O dado é alarmante não apenas pelo descumprimento formal de prazos, mas pelo efeito paralisante que tal atraso provoca na arquitetura global de combate à emergência climática. As NDCs cumprem uma função estruturante no regime internacional de clima. Em termos práticos, são os planos que cada país apresenta sobre como pretende reduzir suas emissões, adaptar-se aos impactos já em curso e contribuir para a meta coletiva de limitar o aquecimento global a 1,5°C.
Sem elas, não há clareza sobre para onde vamos nem parâmetros para avaliar quem está fazendo a sua parte. A ausência de compromissos claros não é apenas um problema burocrático, mas uma falha de planejamento que compromete a capacidade de agir. Afinal, não há implementação sem plano de ação — e as NDCs são justamente isso: a tradução de ambição em estratégia.
O atraso na apresentação desses compromissos fragiliza ainda mais um processo que já enfrenta um déficit de ambição. Mesmo somando todas as NDCs vigentes, os cenários projetados indicam emissões incompatíveis com as metas do Acordo de Paris. Ou seja, já não estamos fazendo o suficiente.
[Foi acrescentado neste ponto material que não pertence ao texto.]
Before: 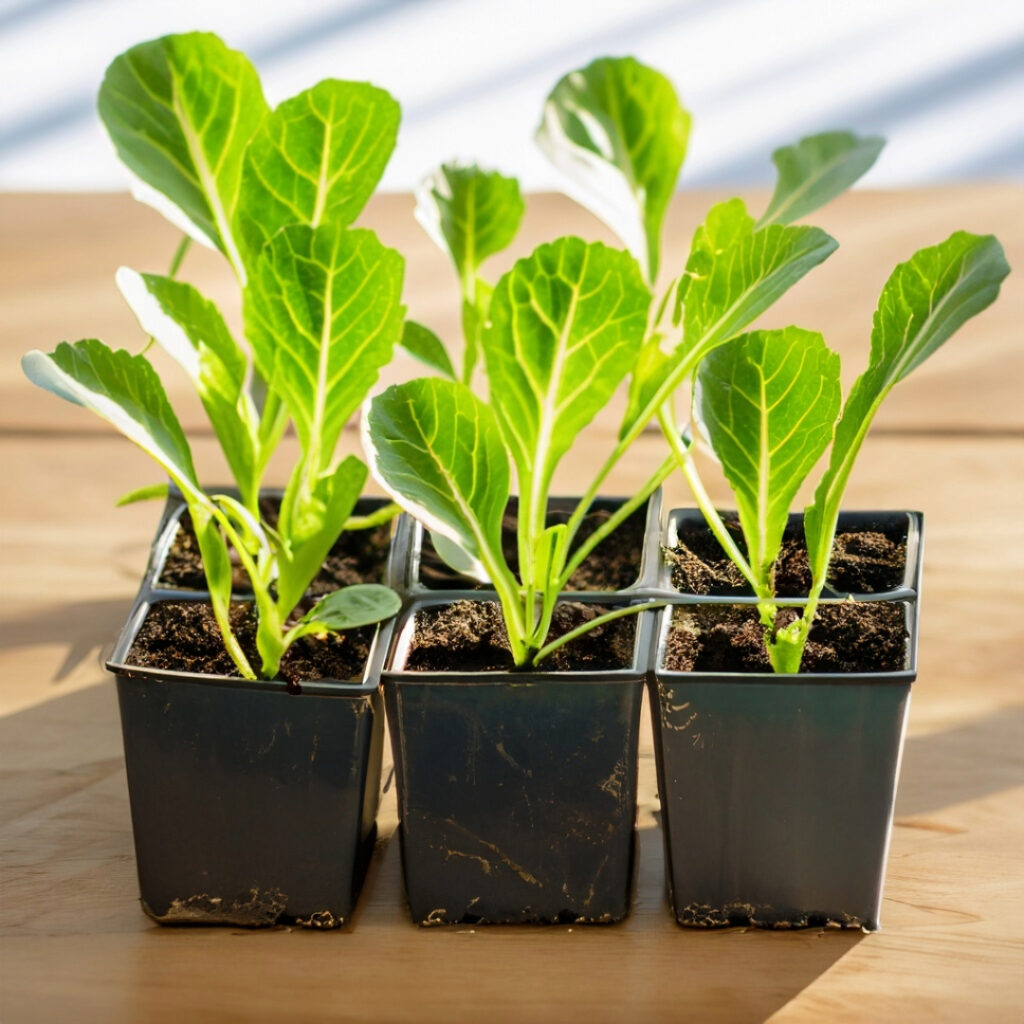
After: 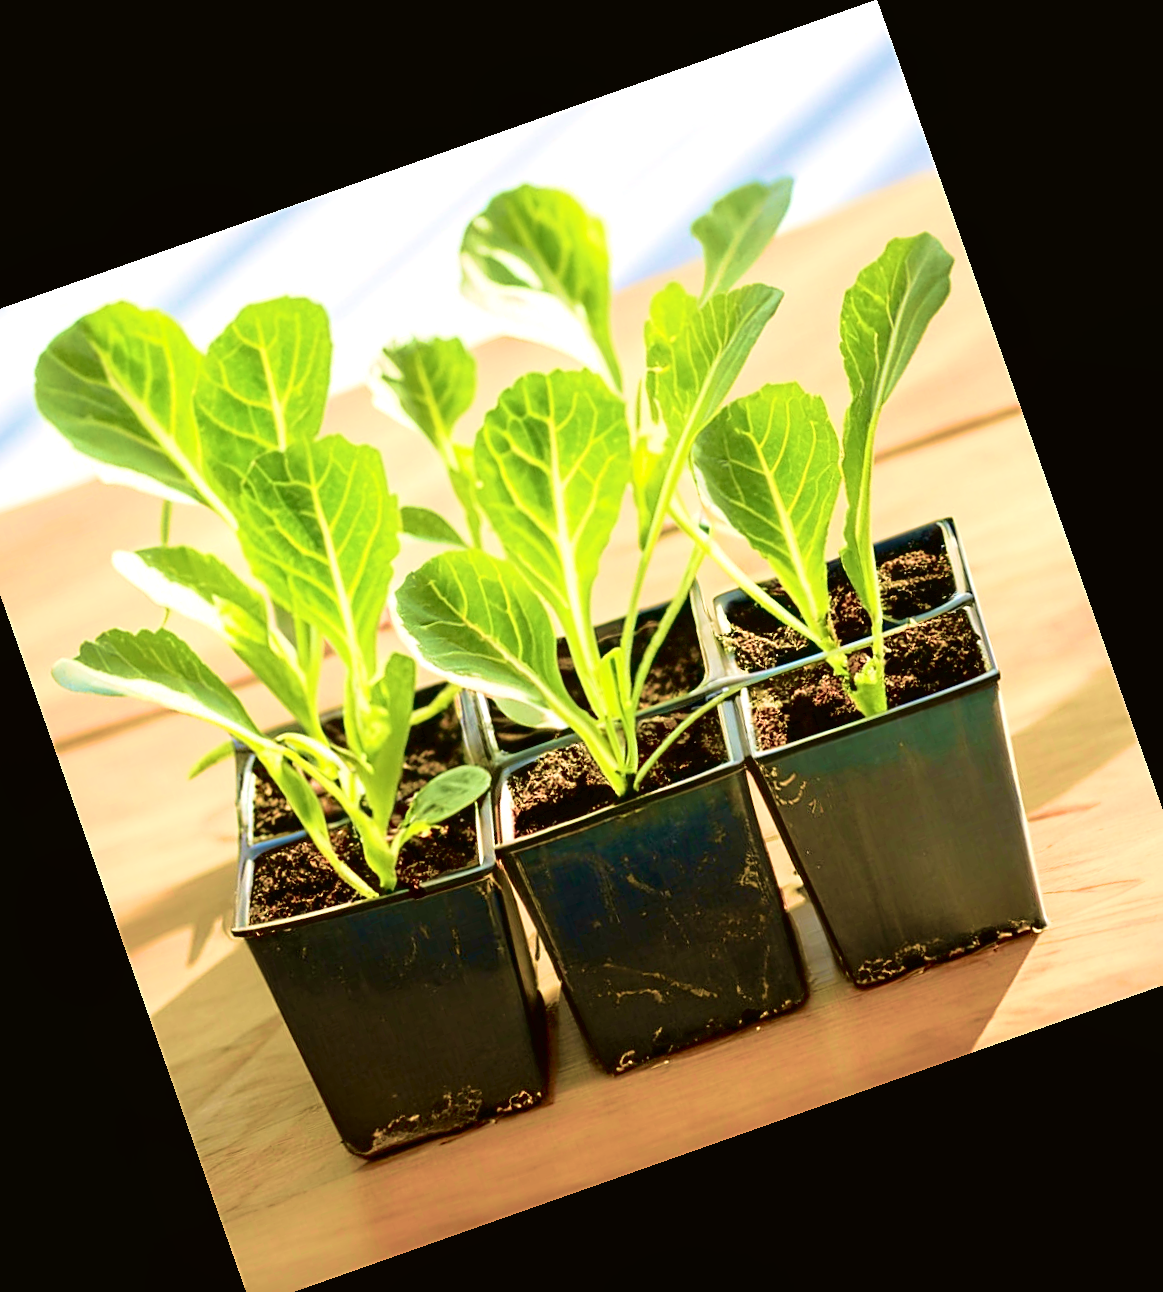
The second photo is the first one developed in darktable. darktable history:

Quando países sinalizam que podem nem sequer entregar seus compromissos a tempo, a mensagem que se transmite é de hesitação e descompromisso diante da urgência. A cada ciclo perdido, a janela de oportunidade para evitar os piores efeitos da crise climática se estreita, tornando mais custosa e difícil a transição que inevitavelmente teremos de enfrentar.
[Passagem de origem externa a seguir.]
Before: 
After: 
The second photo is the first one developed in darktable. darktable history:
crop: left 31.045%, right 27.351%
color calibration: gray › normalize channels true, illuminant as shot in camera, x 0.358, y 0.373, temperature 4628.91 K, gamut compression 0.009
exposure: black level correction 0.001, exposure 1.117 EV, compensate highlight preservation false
É nesse ponto que a discussão sobre implementação, tão recorrente nos fóruns climáticos, perde consistência. É legítimo cobrar mais investimentos, transferências de tecnologia e mecanismos de financiamento climático. Mas sem NDCs robustas, não há uma base sobre a qual articular cooperação ou medir resultados. A falta de clareza nos compromissos nacionais mina a previsibilidade necessária para que empresas, investidores e governos locais planejem ações consistentes de mitigação e adaptação.
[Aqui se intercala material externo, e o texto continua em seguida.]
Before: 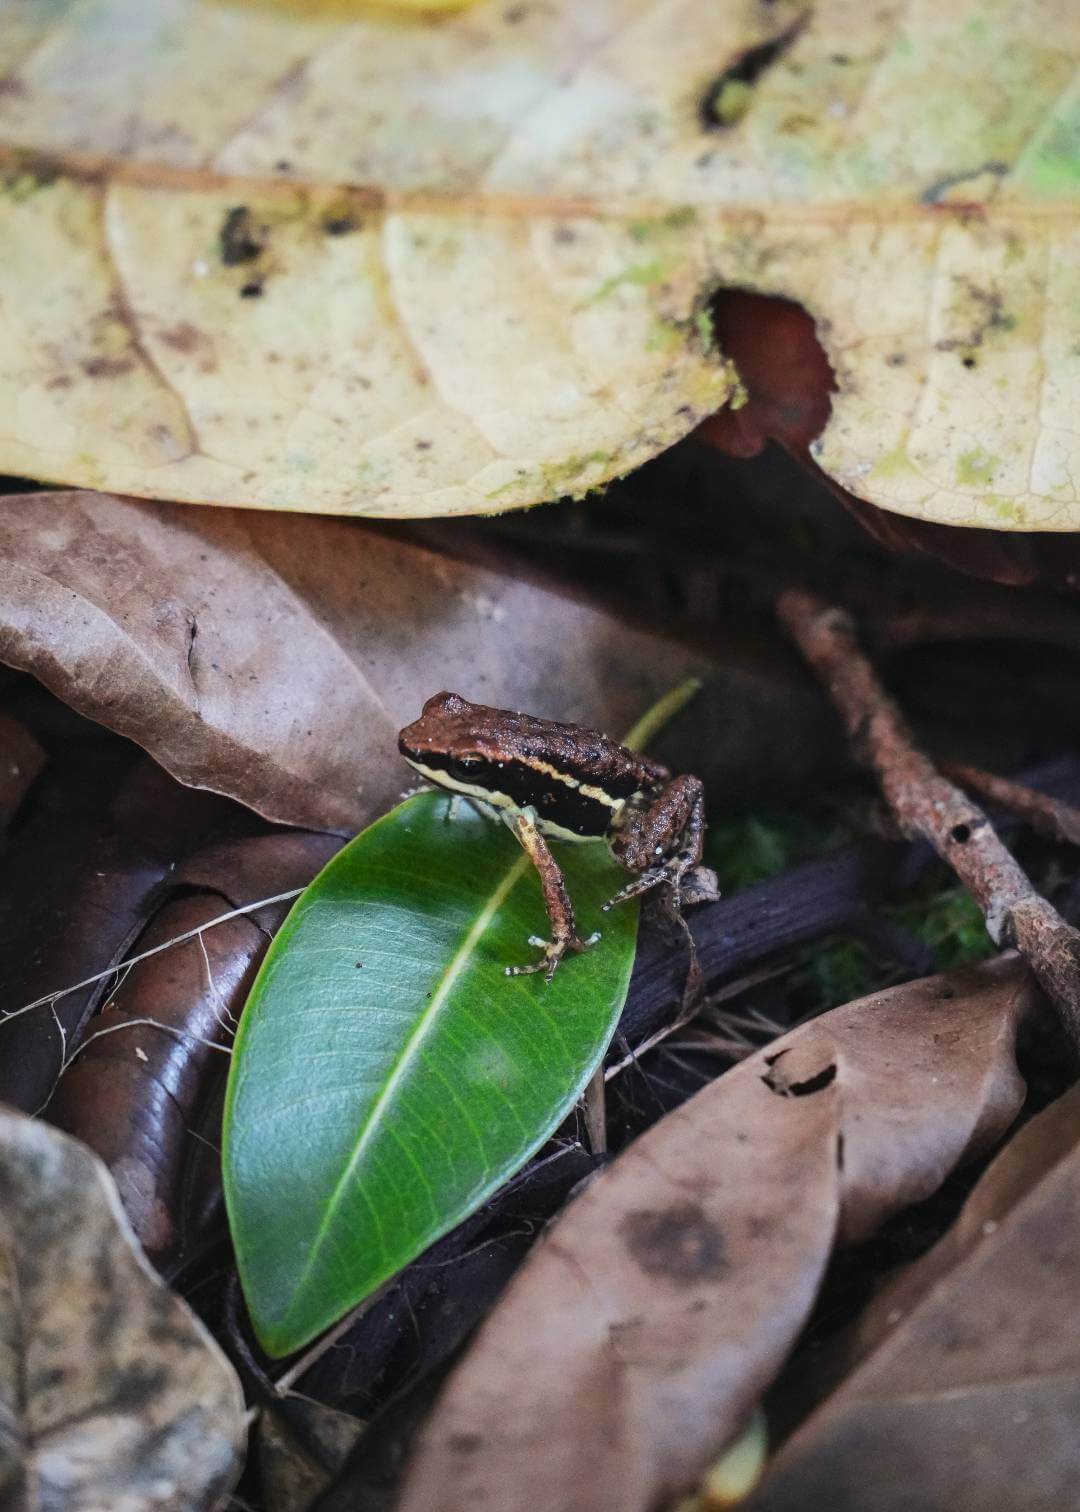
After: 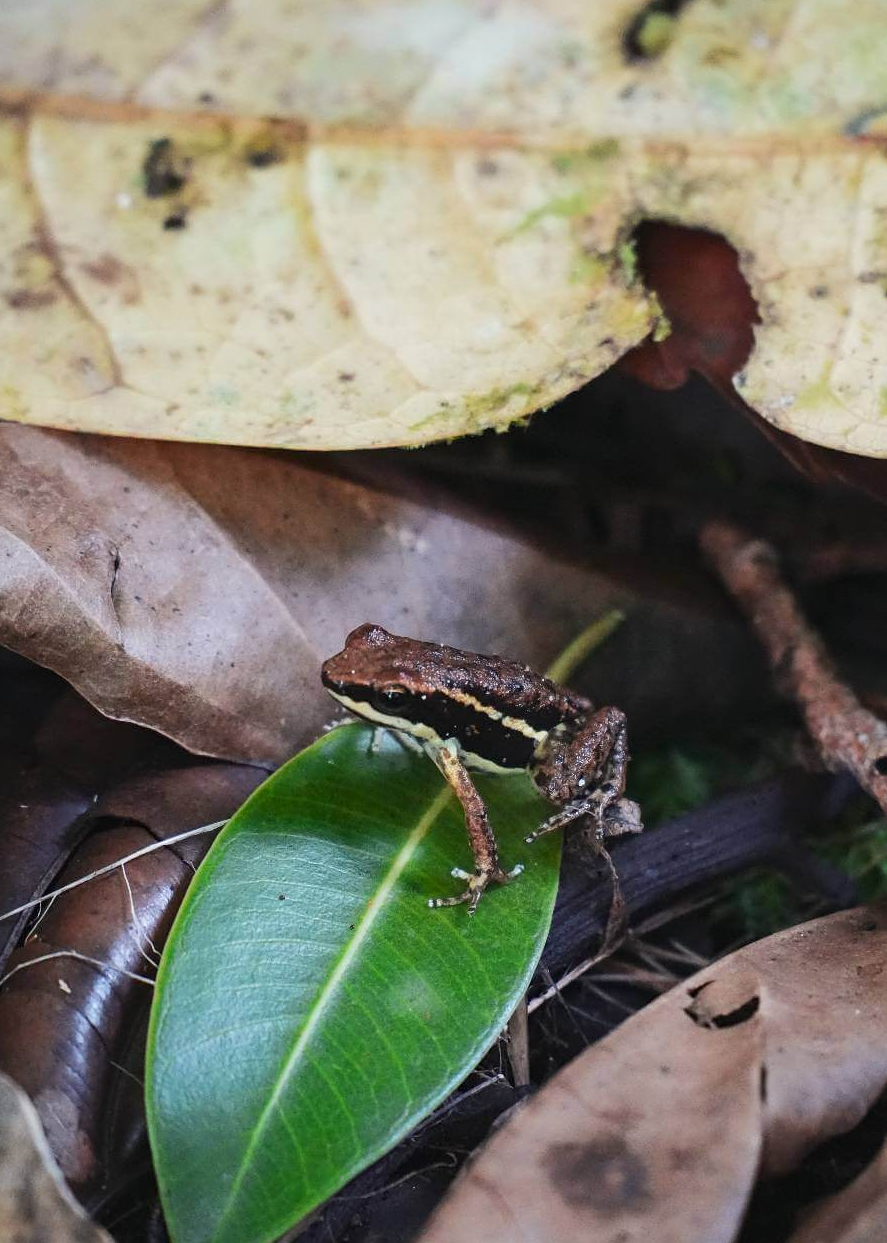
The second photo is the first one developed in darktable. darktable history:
crop and rotate: left 7.196%, top 4.574%, right 10.605%, bottom 13.178%
sharpen: amount 0.2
A emergência climática não espera. Incêndios, secas, enchentes e ondas de calor recordes já se acumulam em diferentes partes do mundo como sinais de um planeta sob estresse. Nesse cenário, as NDCs não são apenas documentos técnicos, mas instrumentos de responsabilidade coletiva e de credibilidade política. São elas que organizam a ambição global em trajetórias nacionais, permitindo que a soma das partes faça sentido no todo.
Adiar a entrega das NDCs equivale a caminhar sem rumo. Sem esses compromissos, o discurso de ação climática perde substância, e o mundo se arrisca a transformar a COP30 em mais uma conferência de promessas vazias, quando o que precisamos é de planos concretos, ambiciosos e urgentes. O desafio é claro: transformar metas em realidade, e isso só é possível quando há metas de fato colocadas sobre a mesa.